Bien installé dans le grand espace, le public put tout d’abord apprécier un set de Keith Fullerton Whitman, plutôt situé dans la lignée des derniers comptes rendus faits sur ces pages de ses prestations : montée en puissance progressive, avec introduction de crissements et froissements plus métalliques, afin de parvenir à un acmé assez compact, fait de saturations contenues et de bruissements divers. Cette compacité ne permettait pas forcément de tirer le maximum de l’acousmonium, même si quelques intéressantes résonances sur le bois de l’auditorium purent être perçues. Debout derrière sa sorte de valise ouverte d’où sortaient plusieurs câbles colorés, l’États-Unien passait de cette machine à son laptop et à la table de mixage pour ajuster quelques réglages et peaufiner sa petite demi-heure de concert.

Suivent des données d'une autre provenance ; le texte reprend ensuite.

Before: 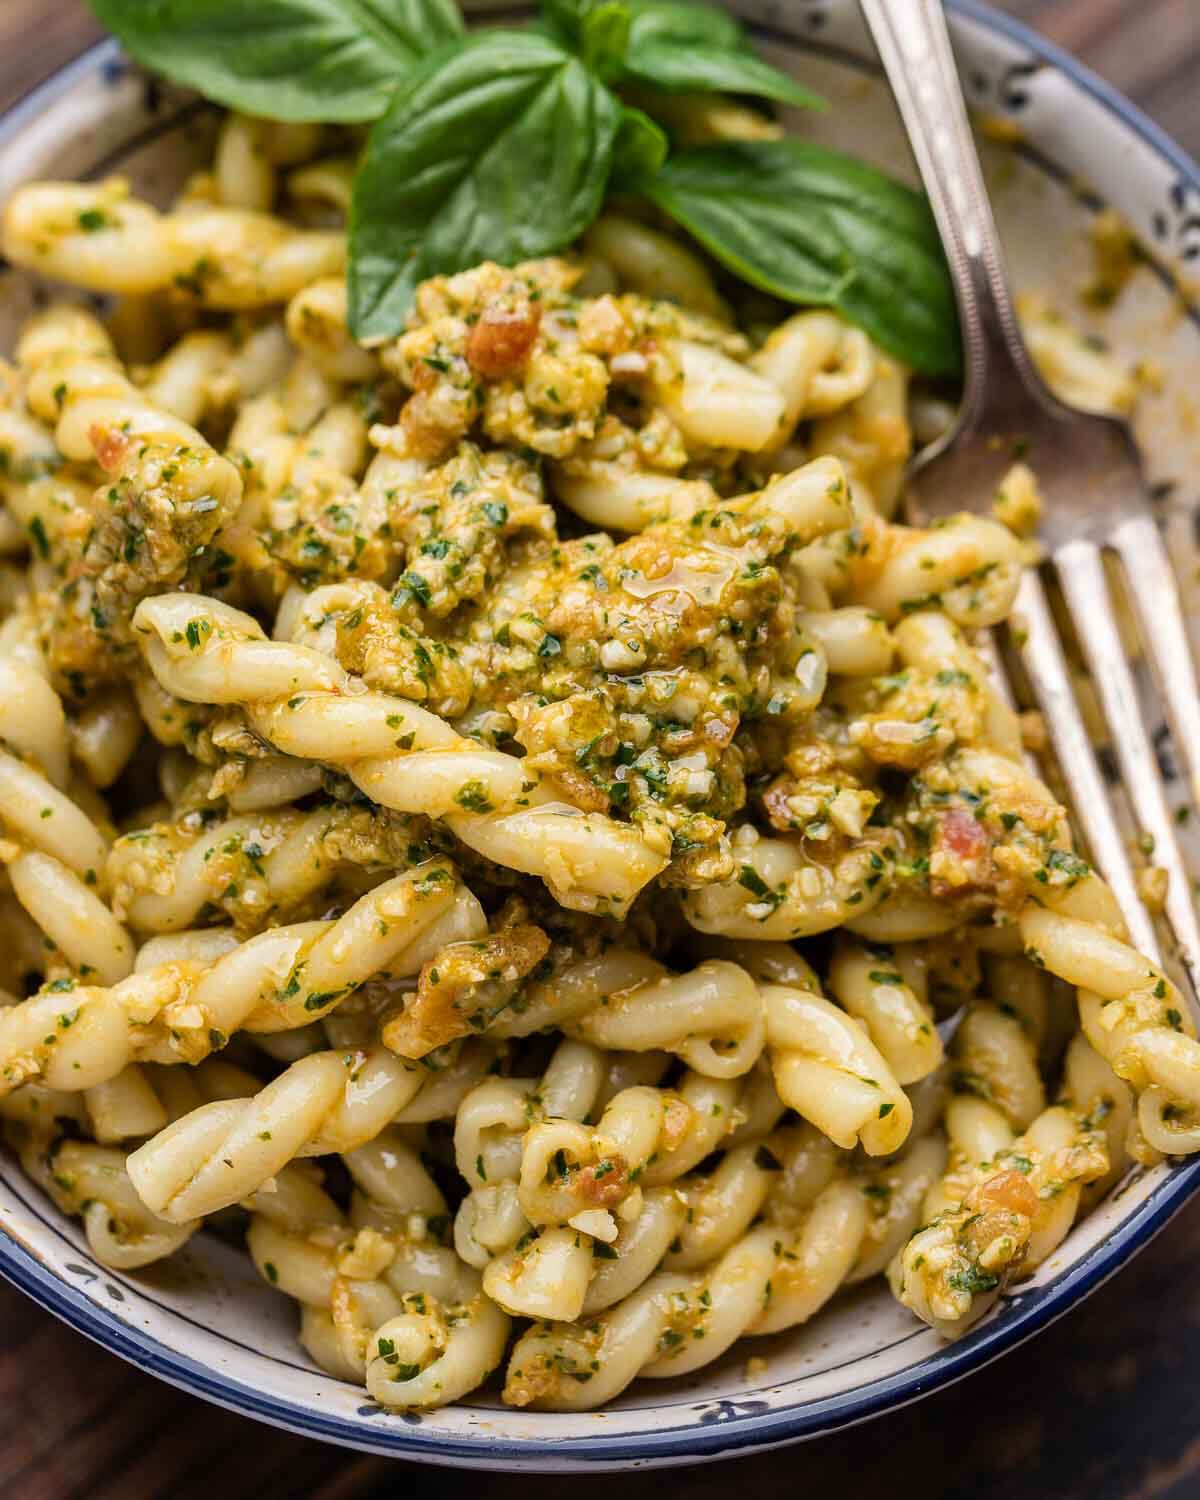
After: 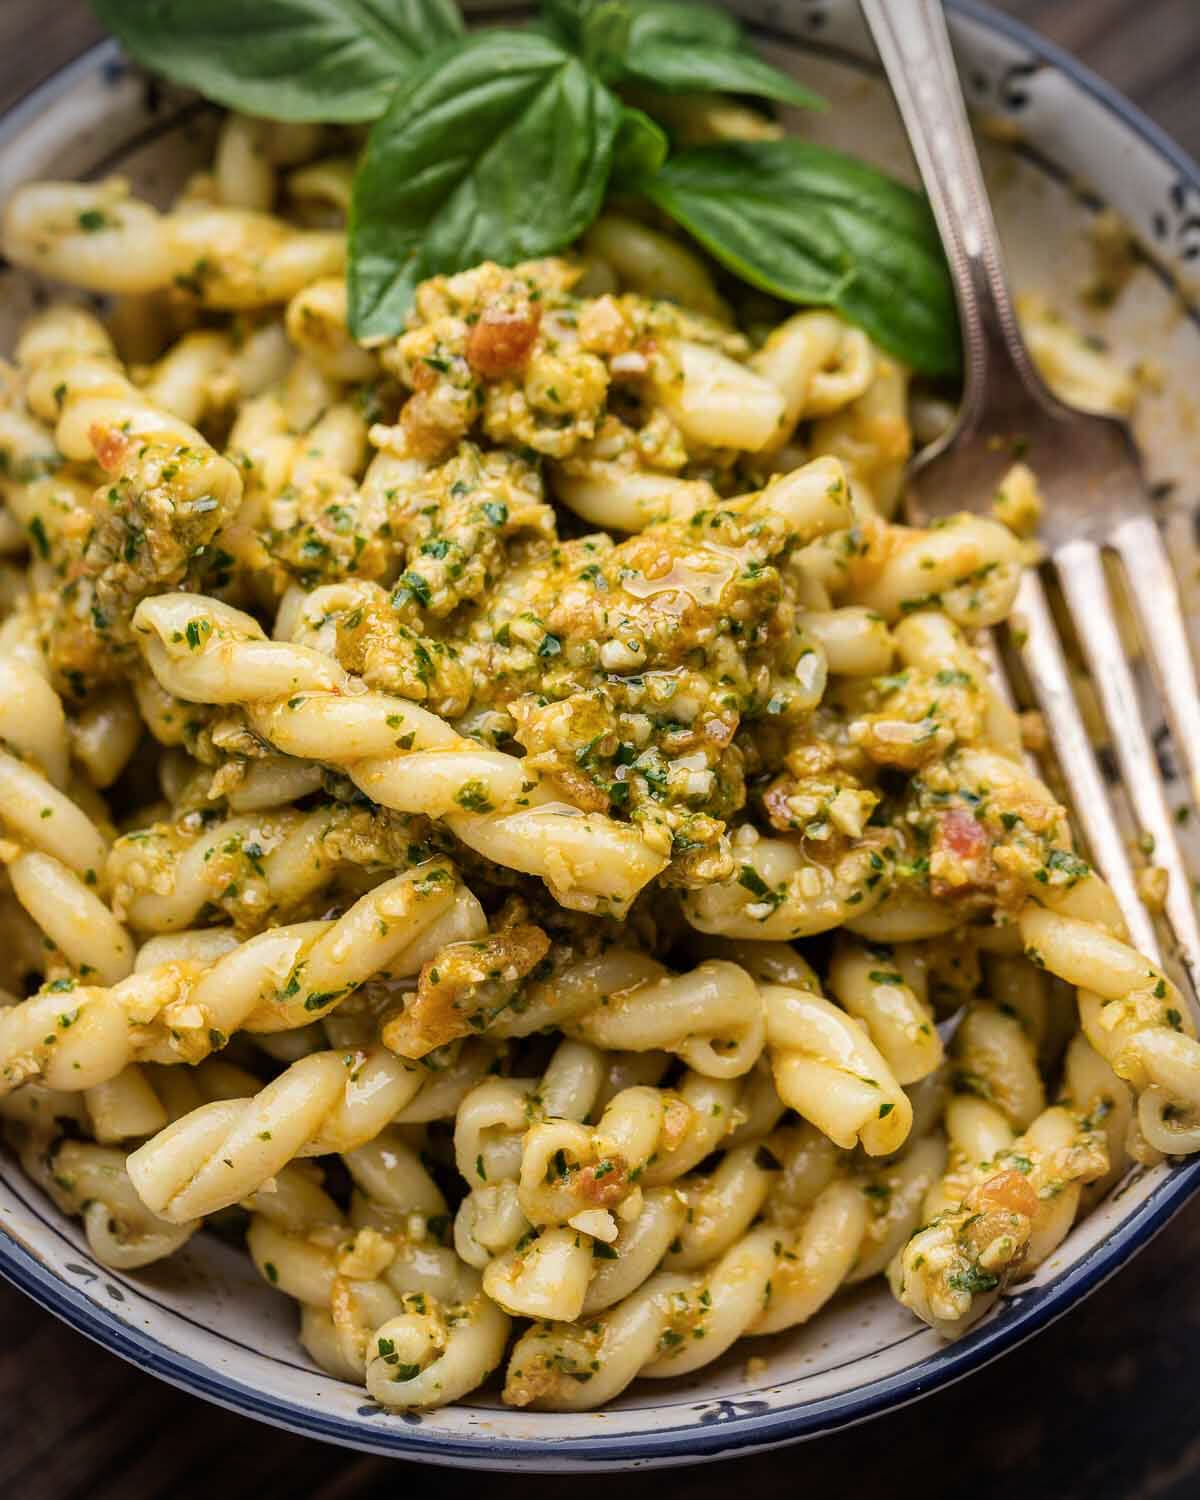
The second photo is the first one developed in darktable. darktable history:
vignetting: brightness -0.73, saturation -0.482
velvia: strength 9.93%
color balance rgb: perceptual saturation grading › global saturation 0.899%
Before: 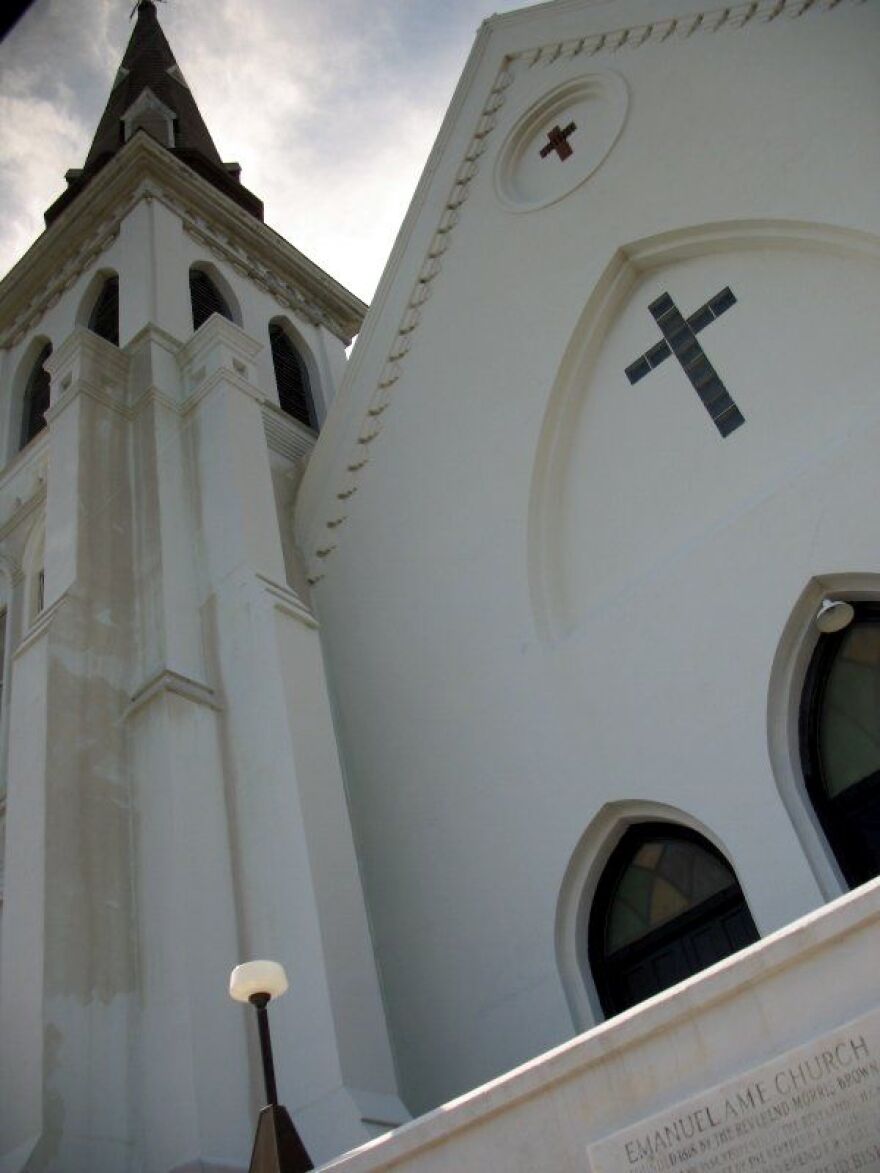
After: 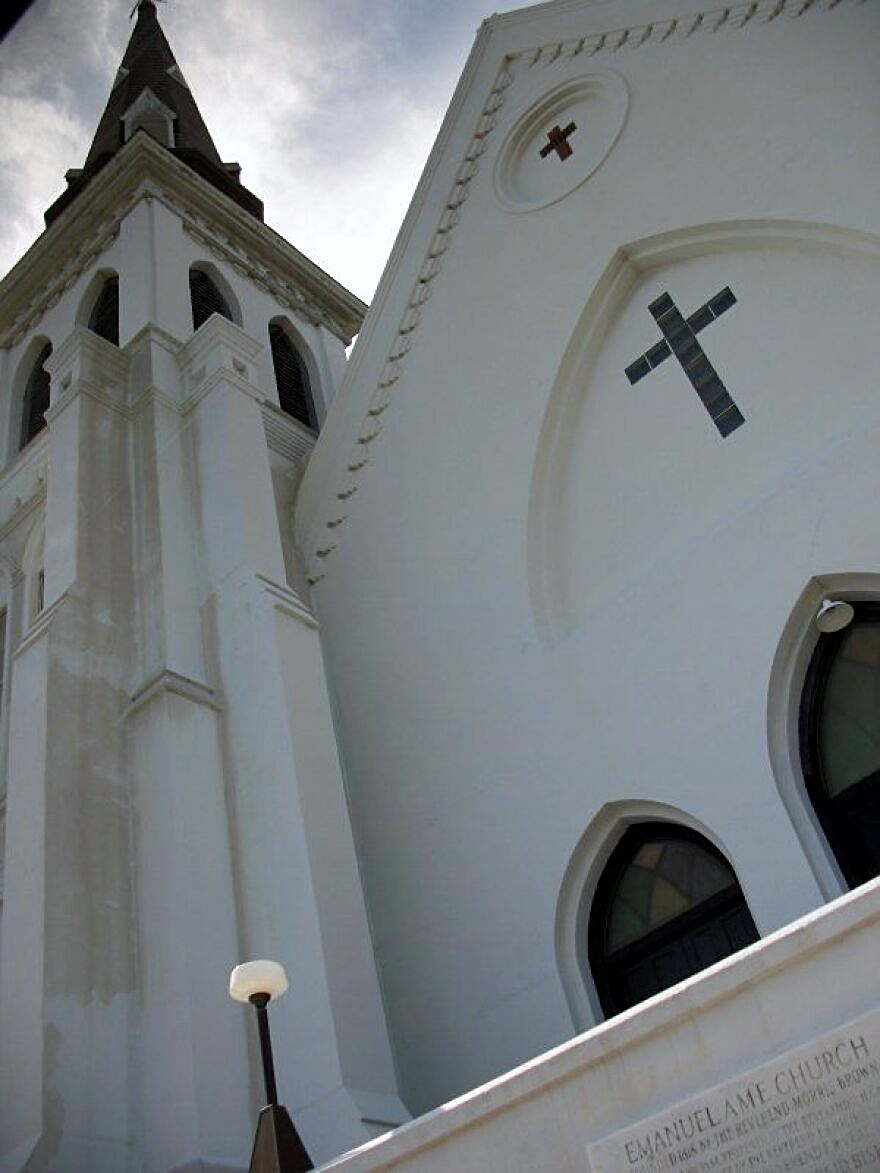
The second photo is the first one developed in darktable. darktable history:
white balance: red 0.98, blue 1.034
sharpen: on, module defaults
shadows and highlights: shadows 5, soften with gaussian
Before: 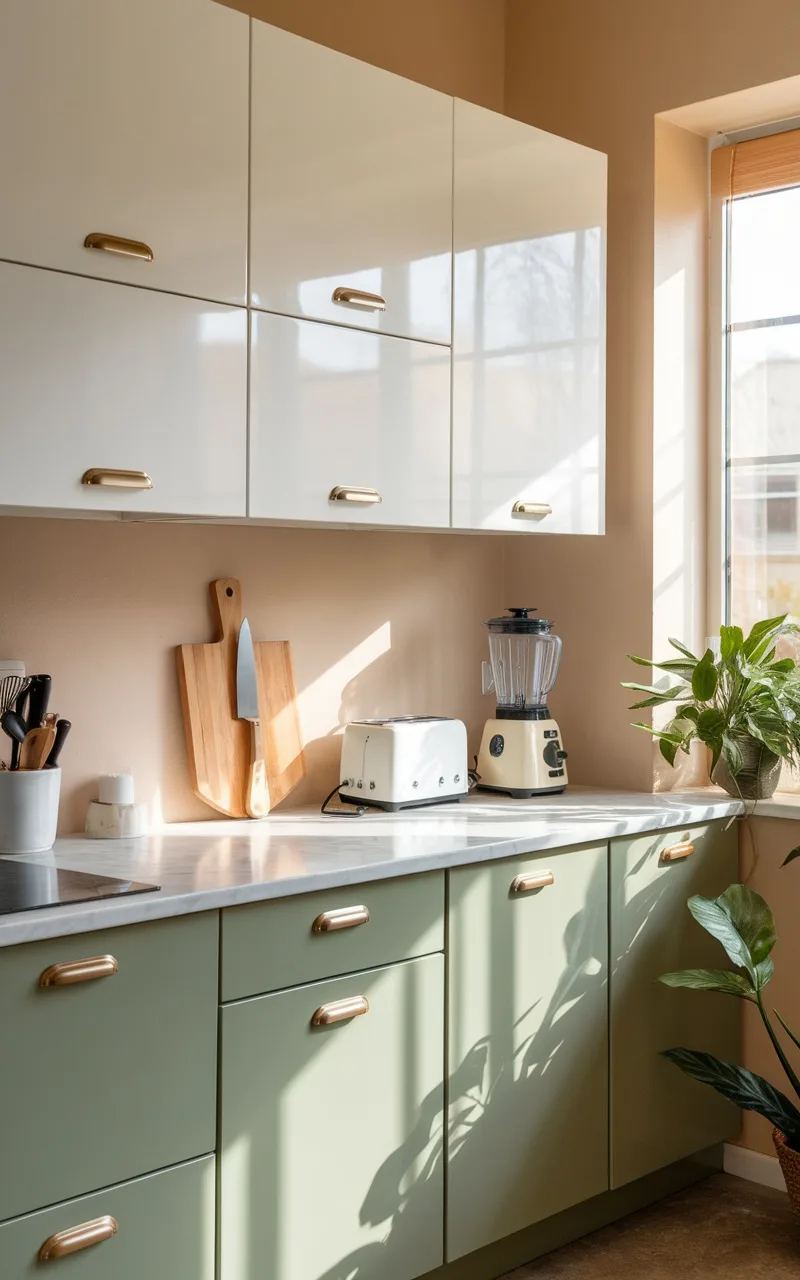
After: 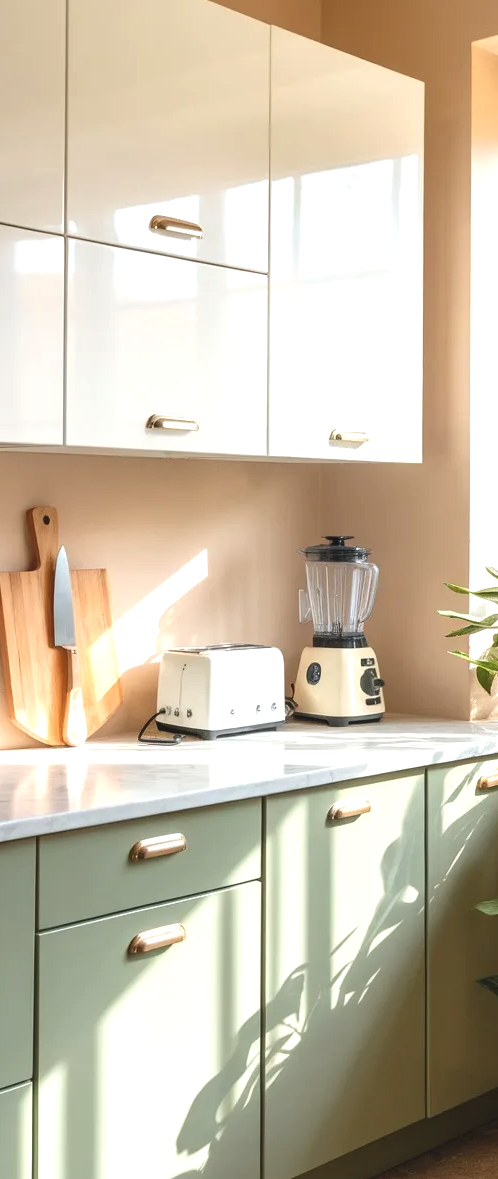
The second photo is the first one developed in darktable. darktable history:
crop and rotate: left 22.918%, top 5.629%, right 14.711%, bottom 2.247%
exposure: black level correction -0.005, exposure 0.622 EV, compensate highlight preservation false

Comme le veut une forme de tradition de l’INA-GRM, les plateaux constitués par le groupe de recherche prévoient aussi des diffusions de pièces devenues classiques de l’électroacoustique. Ce soir, Lionel Marchetti jouait ainsi Chryp-tus, morceau de 1971 constitué de deux bandes jouées simultanément, mais pas nécessairement de manière synchronisée. Immédiatement, on perçut que cette pièce s’inscrivait réellement dans cette lignée électroacoustique et pouvait tirer pleinement parti de la spatialisation. Marchetti profita alors largement de tous les haut-parleurs mis à sa disposition pour envoyer mini-larsens et jeu sur les frottements entre les deux bandes dans tous les coins de l’auditorium. Plus encore, les crépitements du milieu de Chryp-tus nous donnèrent l’impression que la pluie qui s’abattait en même temps sur la capitale avait réussi à transpercer le plafond de la Maison Ronde pour nous atteindre.

Après un court entracte, Chris Watson prit place derrière la console pour interpréter Oceanus, titre composé cette année et formé de captations évidemment marines (chant de phoques et baleines, crépitement de crustacés). Naturellement, le sentiment d’immersion, commandé par le dispositif sonore joua véritablement, nous plongeant dans les fonds sous-marins, avec des animaux qui paraissaient apparaître de partout. On eut même la conviction que les cris et chants de la faune étaient des sifflements ou autres apports électroacoustiques, habilement mêlés aux textures faites du bruit des vagues. Peu à peu, les animaux se firent de plus en plus présents et sonores pour un résultat nettement plus évocateur et pertinent que celui sur les éléphants, vu l’an passé à la Fondation Cartier, qui n’était vraiment convaincant que dans son dernier quart. Ici, même sans images (signalons cependant les éclairages bleus, parcourus de traînées, projetés sur le sol de la scène), on fut bercé et captivé par les field recordings de l’Anglais.

Dernier artiste à se produire ce soir, Thomas Köner donna également dans l’immersif, mais avec un aspect plus introspectif, avec une ambient profonde tout juste rehaussée, dans son début, par quelques pulsations régulières, façon bleep isolé. Des poussées granuleuses et des basses (qui firent même vibrer l’une des composantes de l’acousmonium) furent ensuite sollicitées pour composer un ensemble, intitulé New Land, intéressant mais certainement pas suffisamment différent du tout-venant pour marquer.